Kompas TV internasional kompas dunia

Rusia Kirim 300 Instruktur Militer ke Republik Afrika Tengah

Kompas.tv - 23 Desember 2020, 07:07 WIB
rusia-kirim-300-instruktur-militer-ke-republik-afrika-tengah
Pasukan Perdamaian Uni Afrika dari Rwanda menahan perusuh di Republik Afrika Tengah tahun 2017 (Sumber: AP Photo)
Penulis : Edwin Shri Bimo

MOSKOW, KOMPAS TV – Rusia menyatakan telah mengirim 300 ‘instruktur militer’ ke Republik Afrika Tengah, untuk membantu melatih tentara darat negara itu yang saat ini sedang menghadapi ofensif militer kelompok pemberontak menjelang dilaksanakannya pemilihan umum negara itu.

Associated Press mengutip pernyataan kementerian luar negeri Rusia yang mengatakan, ‘instruktur militer’ itu berangkat atas permintaan pemerintah Republik Afrika Tengah.

Negara yang kaya mineral itu mengalami lonjakan tindak kekerasan menjelang pemilihan umum presiden dan parlemen yang akan digelar hari Minggu (27/12/2020) nanti.

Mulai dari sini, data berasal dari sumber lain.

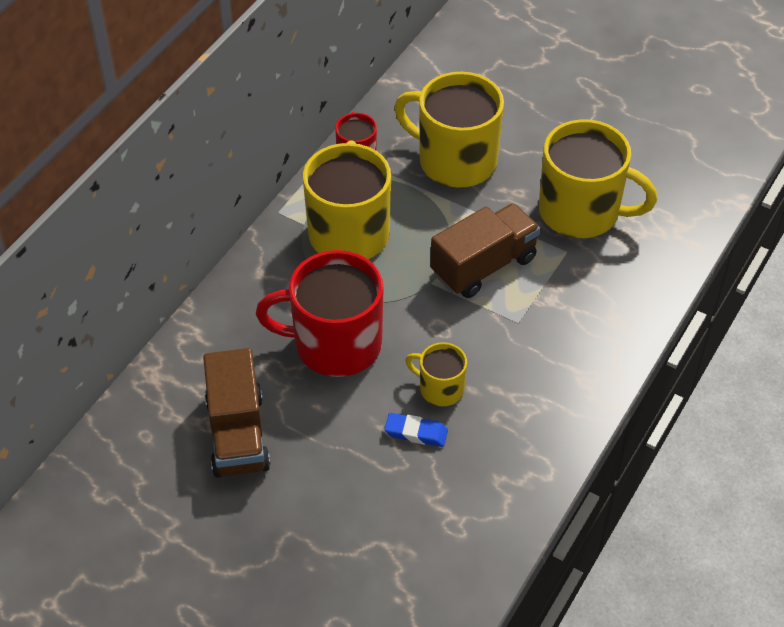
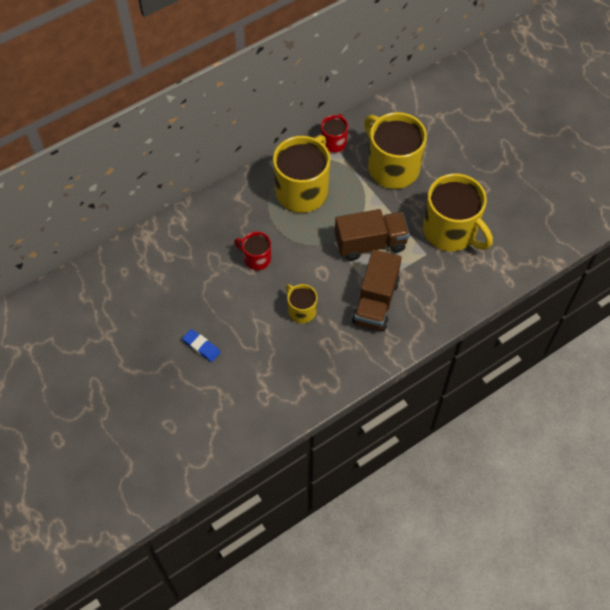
camera: 25 degrees right, 10 degrees up
(238, 434) = (174, 291): brown truck -> brown truck (375, 302)
(335, 344) = (256, 258): red mug -> red mug, size x0.50
(416, 433) = (272, 332): blue eraser -> blue eraser (201, 347)

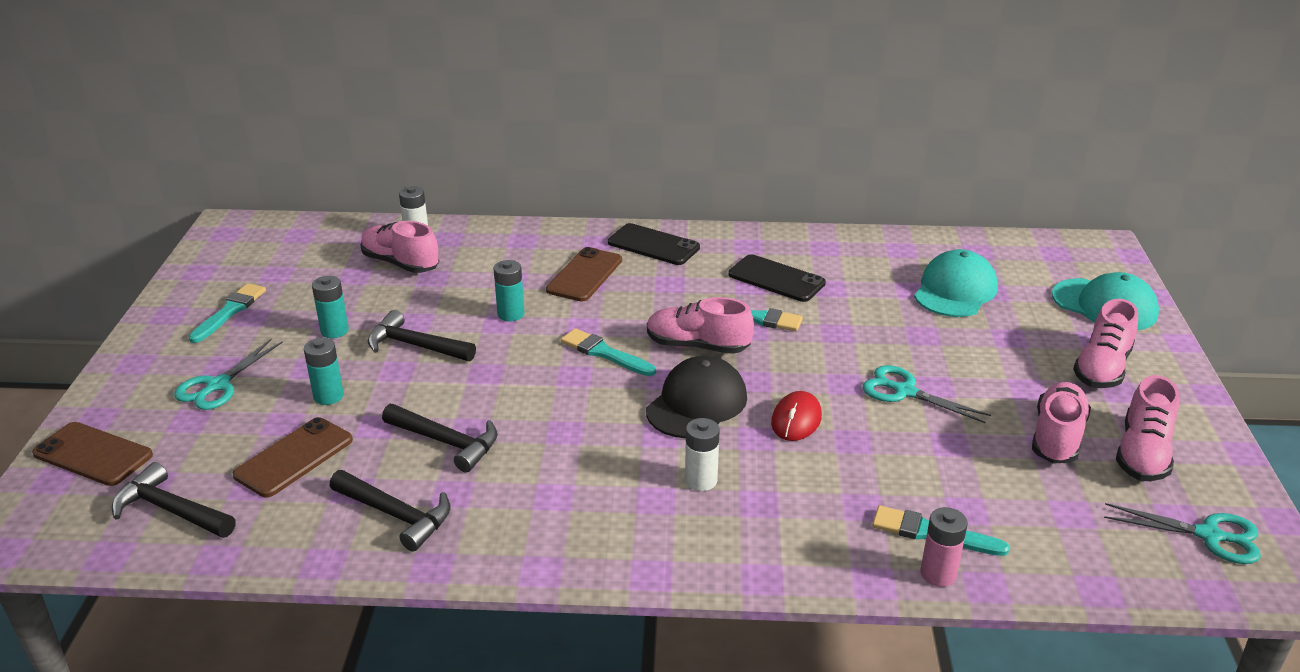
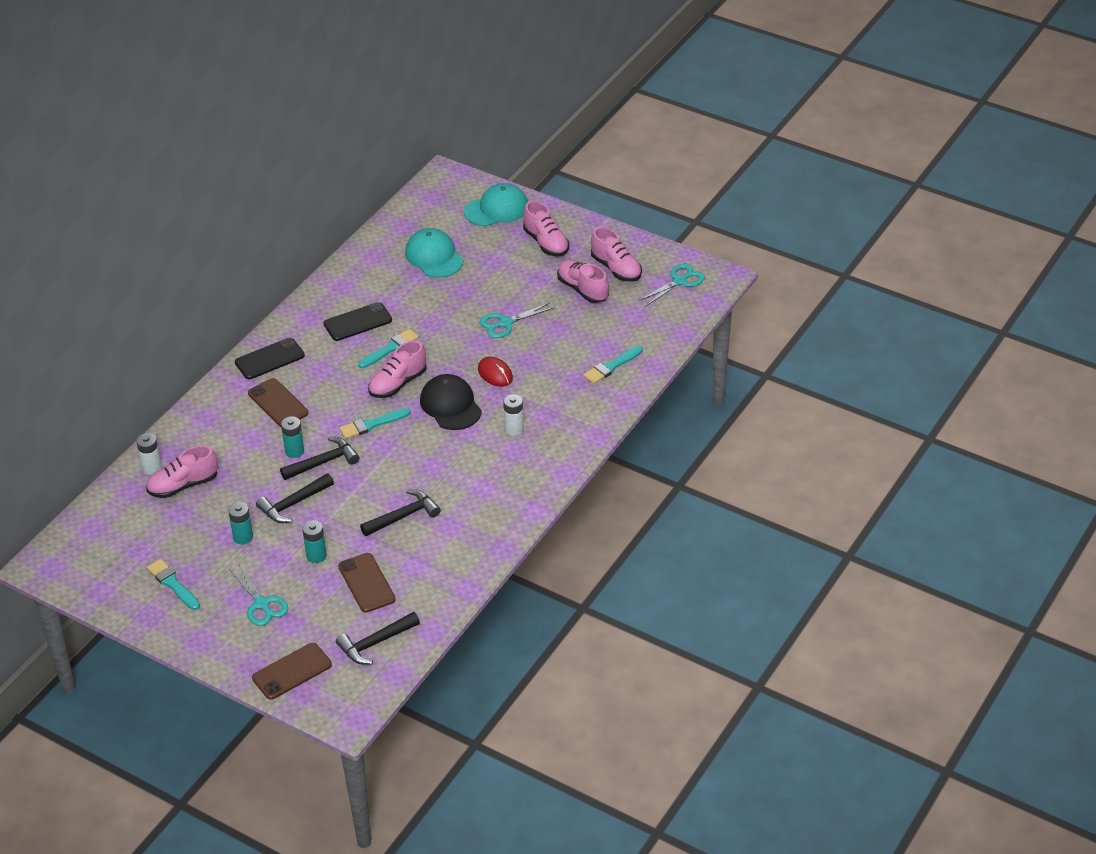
camera: 60 degrees left, 10 degrees up
(396, 515) = (451, 552): black hammer -> black hammer (323, 462)
(938, 574) = (637, 378): pink battery -> none

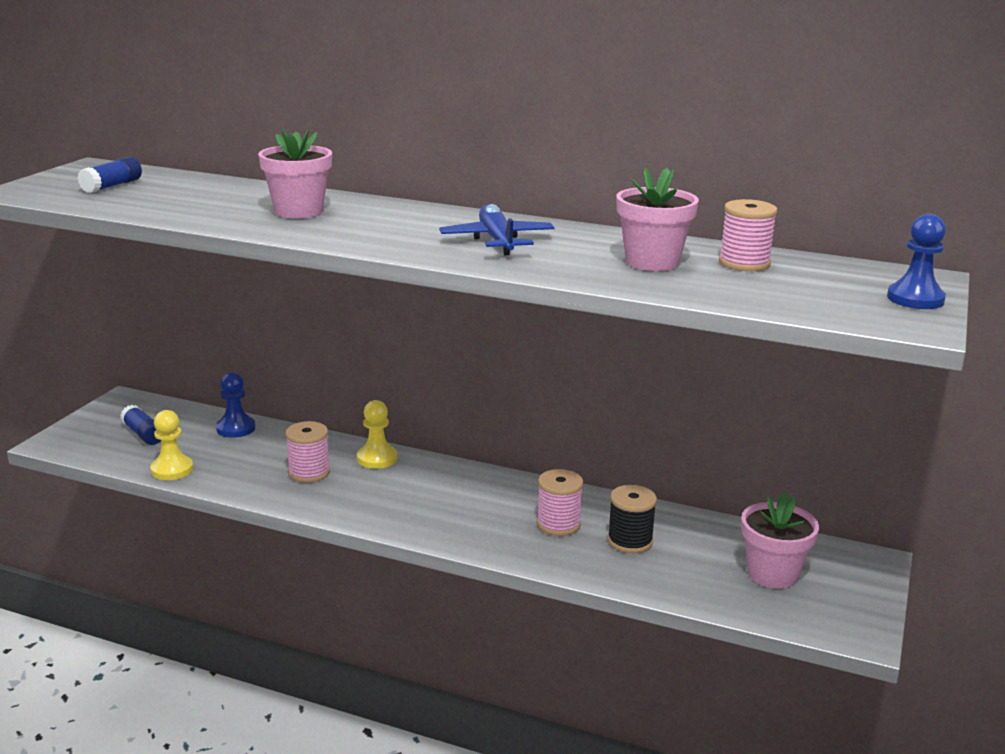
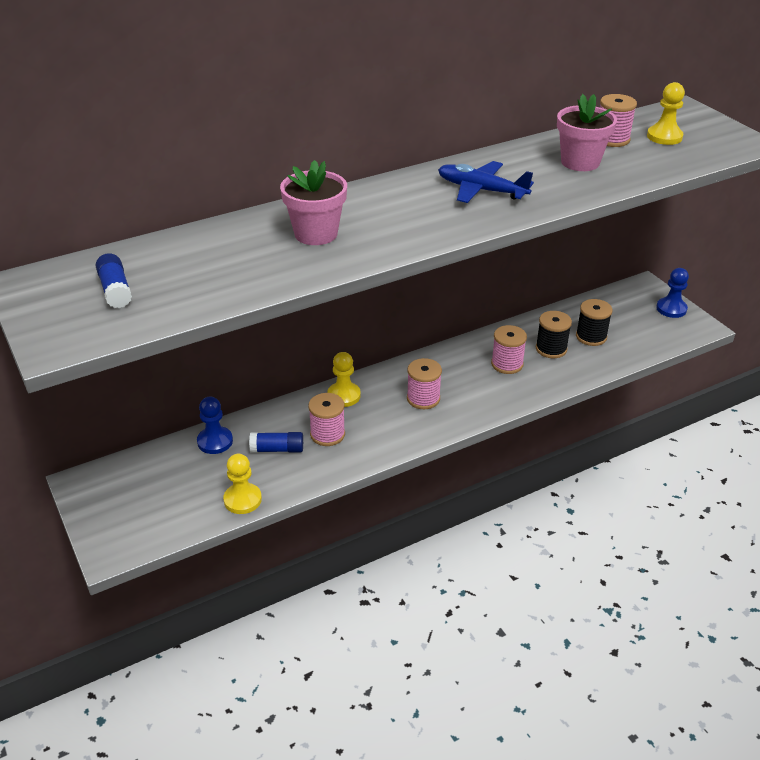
camera: 50 degrees left, 15 degrees up
(143, 434) = (162, 494): blue glue stick -> blue glue stick (277, 449)
(429, 499) = (423, 398): none -> pink spool
(697, 559) = (591, 337): none -> black spool
(772, 574) = (628, 321): pink flower pot -> none
(815, 283) = (664, 137): none -> yellow pawn
(915, 299) = (714, 125): blue pawn -> blue pawn (671, 309)

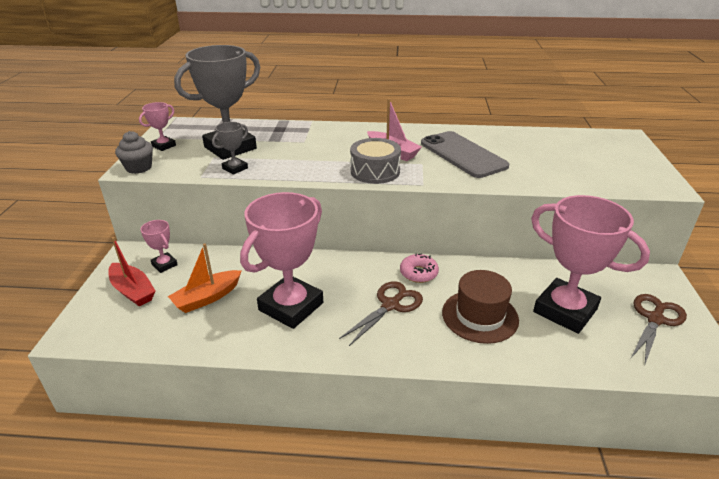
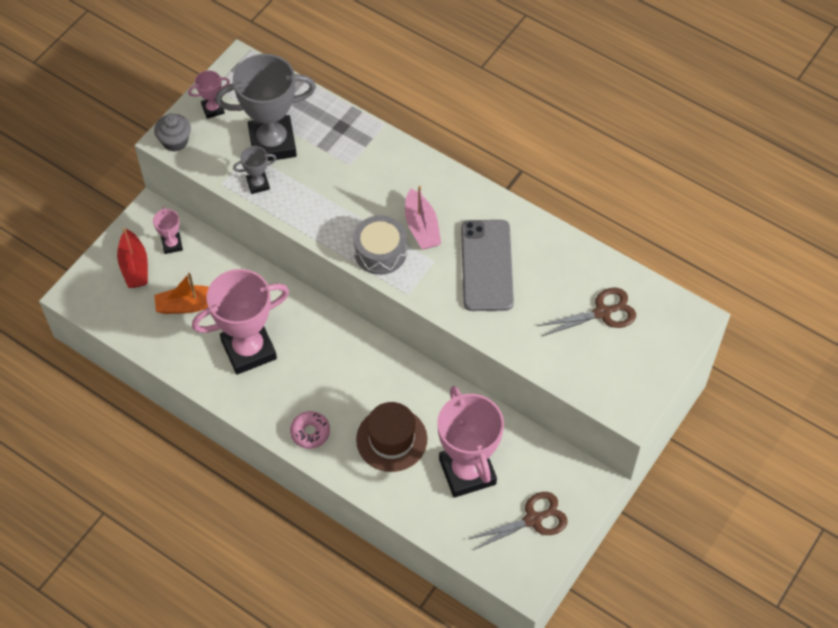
camera: 30 degrees right, 25 degrees up
(390, 305) = (329, 390): brown scissors -> brown scissors (602, 312)
(418, 273) = (380, 367): pink donut -> pink donut (310, 432)

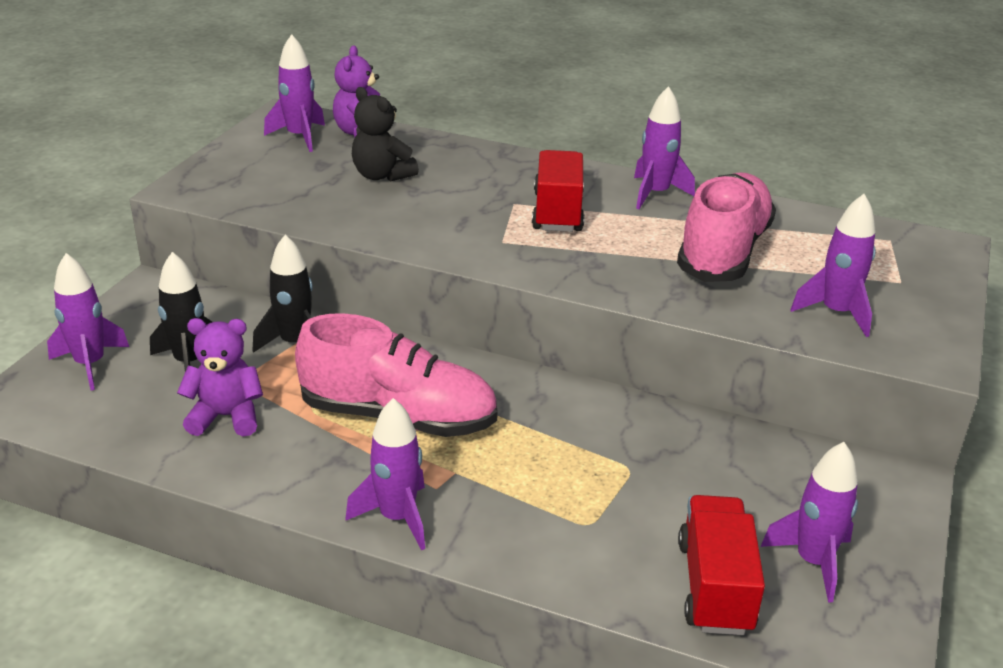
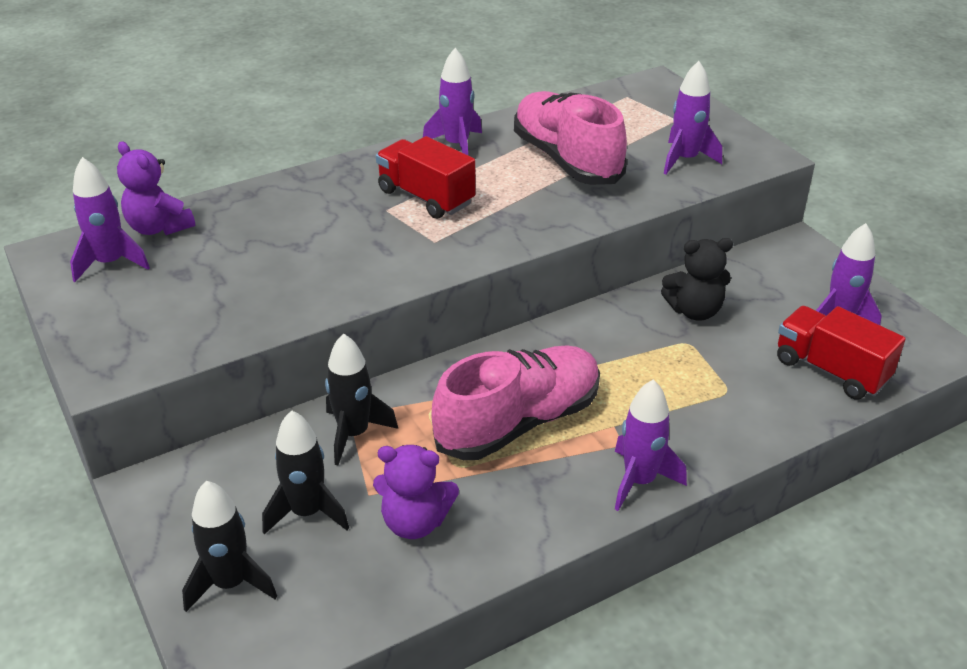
camera: 50 degrees left, 5 degrees up
(90, 364) = (230, 583): purple rocket -> black rocket
(226, 416) = (415, 522): purple teddy bear -> purple teddy bear turned 120 degrees counterclockwise
(382, 175) = (249, 250): black teddy bear -> black teddy bear (694, 311)

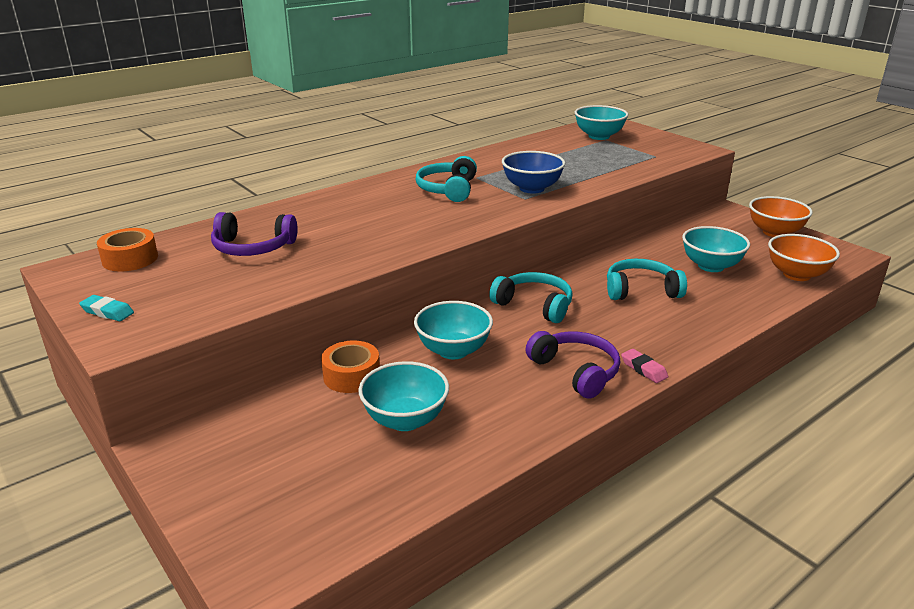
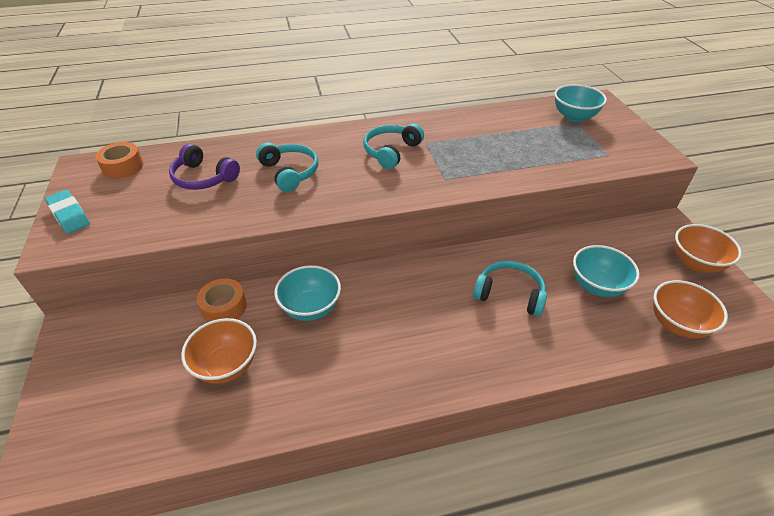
camera: 25 degrees right, 15 degrees up
(107, 312) = (69, 215): turquoise eraser -> turquoise eraser, size x1.54
(405, 420) = (226, 365): turquoise bowl -> orange bowl
(532, 188) = (460, 168): blue bowl -> none
(534, 305) = (407, 281): turquoise headphones -> turquoise headphones (290, 172)
(576, 371) = (386, 366): purple headphones -> none
(643, 369) = (443, 386): pink eraser -> none

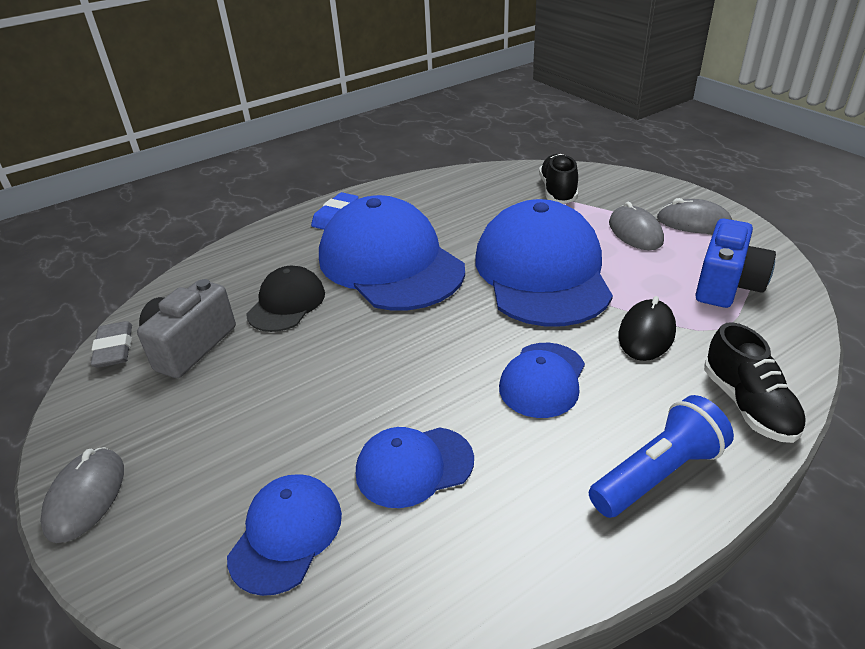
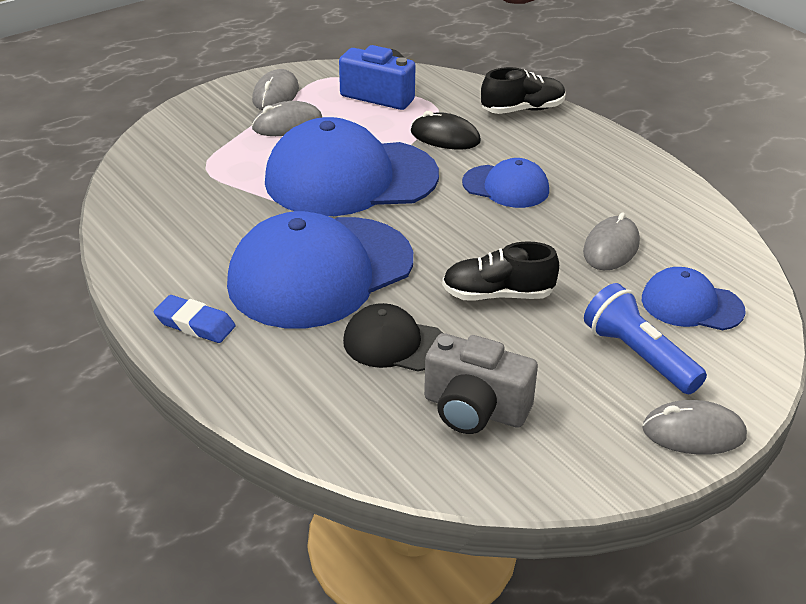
camera: 95 degrees left, 0 degrees up
(114, 349) = (483, 477): grey eraser -> none
(414, 466) = (611, 247): blue cap -> grey mouse
(558, 191) = (188, 159): black shoe -> black shoe (498, 295)
(657, 473) = (592, 150): blue flashlight -> blue flashlight (638, 356)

Kementerian Luar Negeri Rusia mencatat dalam pernyataannya bahwa rangkaian peristiwa yang terjadi telah membawa “degradasi situasi keamanan di negara itu,” seraya menuding kaum oposisi yang dipimpin mantan presiden Francois Bozize menggoyang stabilitas dengan memobilisasi pasukan pemberontak untuk memasuki ibukota, Bangui.

Rwanda yang memiliki pasukan perdamaian di bawah PBB dan beroperasi di Republik Afrika Tengah mengatakan mereka mengirimkan tentara pada akhir minggu.

Baca Juga: Merawat Momen Konferensi Asia-Afrika - SINGKAP

Kementerian Luar Negeri Rusia mendesak “seluruh kekuatan konstruktif Republik Afrika Tengah melakukan dialog/musyawarah untuk mencari jalan keluar berbagai isu yang dipertikaikan terkait persiapan pelaksanaan pemilihan umum,”

Republik Afrika Tengah sejak 2013 mengalami konflik antar masyarakat dan antar agama yang mematikan, saat kelompok pemberontak mayoritas Muslim meraih kekuasaan di Bangui. Sebagian besar milisi Kristen melawan, yang menewaskan ribuan orang sementara banyak penduduk mengungsi ke tempat yang lebih aman.  

Negara itu mengalami periode yang cukup damai antara tahun 2015 dan 2016, namun kekerasan kembali memuncak dan menyebar, dan sejak penandatanganan kesepakatan damai pada Februari 2019, insiden serius pelanggaran HAM kerap terjadi.